Liebe Pharmavertreter,
jetzt kennen wir uns schon eine Weile. Zeit, einmal ehrlich zu sein. Da ich einen oder zwei von euch sogar fast sympathisch finde, deshalb hier mein total nett und freundlich gemeinter Rat: Lasst es doch einfach. Ehrlich. Ich mein, ihr habt natürlich meinen Respekt, schon allein dafür, dass ihr euch als gesunder Mensch stundenlang in ein Wartezimmer voller kranker, Bazillenverteilender, teilweise streng duftener Menschen setzt, nur um 10 Minuten Privataudienz beim Arzt zu erhalten. Wird euch diese Wartezeit eigentlich bezahlt als Arbeitszeit? Oder werdet ihr nur auf Provisionsbasis oder Erfolgsbasis bezahlt?
Auch seid ihr immer Suuuuper-freundlich, egal wie muffelig ich oder die Damen am Empfang euch behandeln. Nichts wischt das festgeklebte Lächeln aus eurem Gesicht, außer vielleicht,wenn ihr ein Konkurrenzprodukt in unserem Regal entdeckt. Schön ist auch, dass ihr alle in euren Erfolgsseminaren aufgepasst habt und mich deshalb jedesmal fragt, wie es mir geht oder versucht, Gemeinsamkeiten zu finden: "Wo sind Sie geboren?" "Im Takkatukkaland." "Ach schön, da gibt ja viel Tourismus, ich war als Kind oft dort." "Ich habe als Kind die ganzen Touristen gehasst." Auch schön, dass ihr in euren Unterlagen immer den Überblick behaltet. Und uns jederzeit mit neuen, "spannenden und total wichtigen" Pamphleten, Post-Its, Patientenbroschüren, Fragebögen, Plakaten, Schautafeln, bedruckten Tassen und Kulis versorgt. Notfalls auch gegen unseren Willen.
Kleiner Profi-Tipp von mir: Wenn die Damen vorne sagen, nein danke, wir brauchen keine 10. Patientenbroschüre zum Thema Verstopfung, dann könnt ihr ihnen glauben. Und nicht heimlich doch welche da lassen. Die landen sonst nämlich direkt in der Rundablage.
Ich bewundere auch euer Talent, ein- und denselben Fakt marketingkonform unterschiedlich auszulegen. Wenn Medikament A nur noch einmal statt zweimal am Tag genommen werden muss, dann ist das für Pharmavertreter A ein unschätzbarer, grandioser, die Welt verbessernder Vorteil. Für Pharmavertreter B mit dem Konkurrenzprodukt B, dass zweimal genommen werden muss, ist eine Einmalgabe ein Nachteil, "denn die Patienten fordern ihre Zweimalgabe ein und kommen so besser aus". Genauso ist es mit kürzerer oder längerer Halbwertszeit, schnellerer oder langsamer Anflutung, mehr oder weniger Geschmack usw. Liegt alles im Auge des Betrachters.

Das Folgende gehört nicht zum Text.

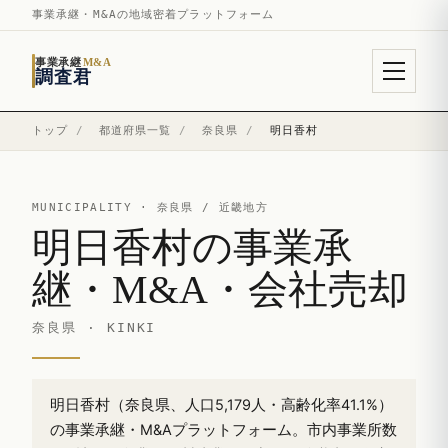
事業承継・M&Aの地域密着プラットフォーム
事業承継
M&A
調査君
トップ
/
都道府県一覧
/
奈良県
/
明日香村
MUNICIPALITY ·
奈良県
/ 近畿地方
明日香村の事業承
継・M&A・会社売却
奈良県 · KINKI
明日香村（奈良県、人口5,179人・高齢化率41.1%）
の事業承継・M&Aプラットフォーム。市内事業所数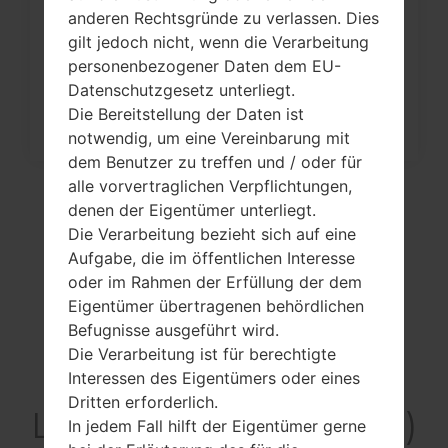
Wie kann man die
anderen Rechtsgründe zu verlassen. Dies
Werkseinstellungen durch Code au
gilt jedoch nicht, wenn die Verarbeitung
LG...
personenbezogener Daten dem EU-
Datenschutzgesetz unterliegt.
Die Bereitstellung der Daten ist
notwendig, um eine Vereinbarung mit
dem Benutzer zu treffen und / oder für
alle vorvertraglichen Verpflichtungen,
denen der Eigentümer unterliegt.
Die Verarbeitung bezieht sich auf eine
Aufgabe, die im öffentlichen Interesse
oder im Rahmen der Erfüllung der dem
Eigentümer übertragenen behördlichen
Befugnisse ausgeführt wird.
Die Verarbeitung ist für berechtigte
Video
Interessen des Eigentümers oder eines
Dritten erforderlich.
LGLB1200(LGLB1200)
In jedem Fall hilft der Eigentümer gerne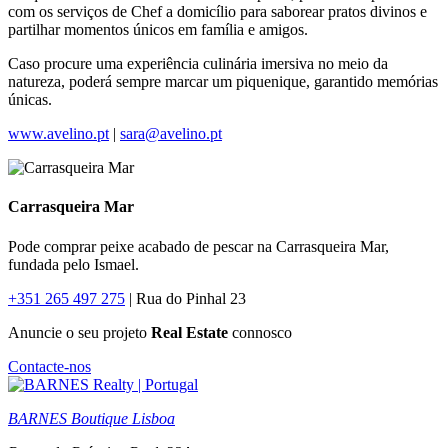
com os serviços de Chef a domicílio para saborear pratos divinos e
partilhar momentos únicos em família e amigos.
Caso procure uma experiência culinária imersiva no meio da
natureza, poderá sempre marcar um piquenique, garantido memórias
únicas.
www.avelino.pt
|
sara@avelino.pt
Carrasqueira Mar
Pode comprar peixe acabado de pescar na Carrasqueira Mar,
fundada pelo Ismael.
+351 265 497 275
| Rua do Pinhal 23
Anuncie o seu projeto
Real Estate
connosco
Contacte-nos
BARNES Boutique Lisboa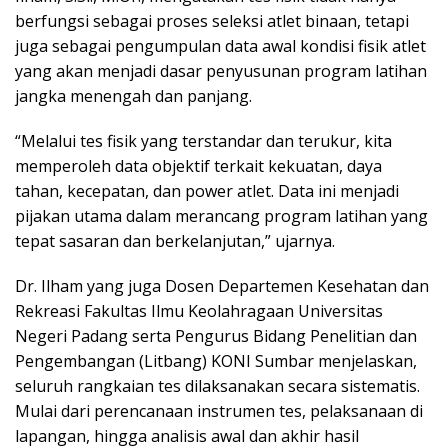
berfungsi sebagai proses seleksi atlet binaan, tetapi
juga sebagai pengumpulan data awal kondisi fisik atlet
yang akan menjadi dasar penyusunan program latihan
jangka menengah dan panjang.
“Melalui tes fisik yang terstandar dan terukur, kita
memperoleh data objektif terkait kekuatan, daya
tahan, kecepatan, dan power atlet. Data ini menjadi
pijakan utama dalam merancang program latihan yang
tepat sasaran dan berkelanjutan,” ujarnya.
Dr. Ilham yang juga Dosen Departemen Kesehatan dan
Rekreasi Fakultas Ilmu Keolahragaan Universitas
Negeri Padang serta Pengurus Bidang Penelitian dan
Pengembangan (Litbang) KONI Sumbar menjelaskan,
seluruh rangkaian tes dilaksanakan secara sistematis.
Mulai dari perencanaan instrumen tes, pelaksanaan di
lapangan, hingga analisis awal dan akhir hasil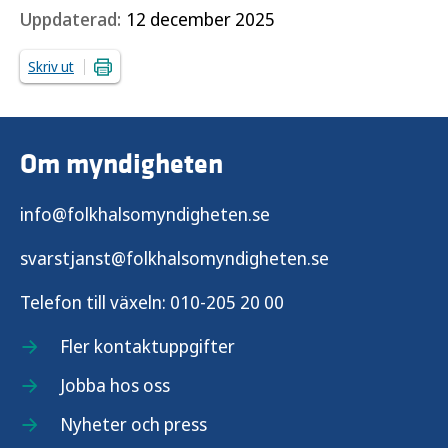
Uppdaterad:
12 december 2025
Skriv ut
Om myndigheten
info@folkhalsomyndigheten.se
svarstjanst@folkhalsomyndigheten.se
Telefon till växeln:
010-205 20 00
Fler kontaktuppgifter
Jobba hos oss
Nyheter och press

Rückschläge und Ablehnung könnt ihr blitzschnell in Vorteile verwandeln. Wenn ich sage, für Medikament XY gibt es keine Patienten, weil diese spezielle Störung nur sehr wenige haben, da sagt ihr, "Sehen Sie, wir von Pharma XY machen sogar Nischen-medikamente!!"
Eigentlich nichtssaussagende Studien legt ihr teilweise recht kreativ zur euren Gunsten aus, untermalt mit schönen bunten Schautafeln oder ganz modern mit lustigen Animationen auf quietschbunten Tablets.
Ihr gebt euch wirklich viel Mühe. Aber es beeindruckt mich leider nicht übermäßig. Und vor allem taucht ihr einfach viel zu oft im Wartezimmer auf. Wenn ihr wirklich was neues, innovatives habt, könnt ihr gerne vorbeikommen. Aber nur einmal. Und dann ist auch gut. Und wenn wir sagen, danke, kein Bedarf, dann ist das auch so.
Ich möchte wirklich nicht mit euch tauschen und manche von euch kann ich fast leiden, deshalb noch einmal ganz freundlich: Bitte nervt nicht ständig. Davon verschreibe ich auch nicht mehr eure Produkte.
Eine etwas Pharmageschädigte Hausärztin i.A.